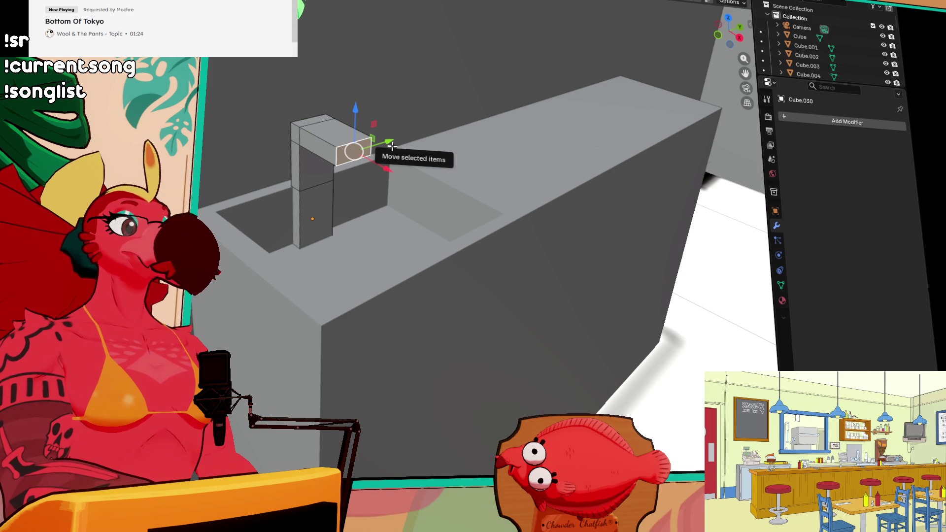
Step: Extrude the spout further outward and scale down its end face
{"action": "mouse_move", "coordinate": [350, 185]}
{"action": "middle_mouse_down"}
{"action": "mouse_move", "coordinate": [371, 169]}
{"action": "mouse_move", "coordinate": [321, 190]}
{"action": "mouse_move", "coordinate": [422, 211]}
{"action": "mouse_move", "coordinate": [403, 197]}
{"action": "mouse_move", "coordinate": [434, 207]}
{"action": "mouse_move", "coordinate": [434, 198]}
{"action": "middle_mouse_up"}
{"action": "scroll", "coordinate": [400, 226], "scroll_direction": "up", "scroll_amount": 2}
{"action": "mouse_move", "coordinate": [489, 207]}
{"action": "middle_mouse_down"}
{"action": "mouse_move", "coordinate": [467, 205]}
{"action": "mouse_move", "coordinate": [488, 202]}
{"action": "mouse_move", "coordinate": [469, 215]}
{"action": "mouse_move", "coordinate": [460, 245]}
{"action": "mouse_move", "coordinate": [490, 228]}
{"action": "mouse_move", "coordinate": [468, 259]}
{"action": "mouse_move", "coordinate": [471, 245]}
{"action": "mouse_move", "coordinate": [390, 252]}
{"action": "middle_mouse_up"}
━━━━━━
- _Description of the task_
Before copying the data, remove the pictures. Then repeat the rest exactly.

- _Exercise answer_
Step: Extrude the spout further outward and scale down its end face
{"action": "mouse_move", "coordinate": [350, 185]}
{"action": "middle_mouse_down"}
{"action": "mouse_move", "coordinate": [371, 169]}
{"action": "mouse_move", "coordinate": [321, 190]}
{"action": "mouse_move", "coordinate": [422, 211]}
{"action": "mouse_move", "coordinate": [403, 197]}
{"action": "mouse_move", "coordinate": [434, 207]}
{"action": "mouse_move", "coordinate": [434, 198]}
{"action": "middle_mouse_up"}
{"action": "scroll", "coordinate": [400, 226], "scroll_direction": "up", "scroll_amount": 2}
{"action": "mouse_move", "coordinate": [489, 207]}
{"action": "middle_mouse_down"}
{"action": "mouse_move", "coordinate": [467, 205]}
{"action": "mouse_move", "coordinate": [488, 202]}
{"action": "mouse_move", "coordinate": [469, 215]}
{"action": "mouse_move", "coordinate": [460, 245]}
{"action": "mouse_move", "coordinate": [490, 228]}
{"action": "mouse_move", "coordinate": [468, 259]}
{"action": "mouse_move", "coordinate": [471, 245]}
{"action": "mouse_move", "coordinate": [390, 252]}
{"action": "middle_mouse_up"}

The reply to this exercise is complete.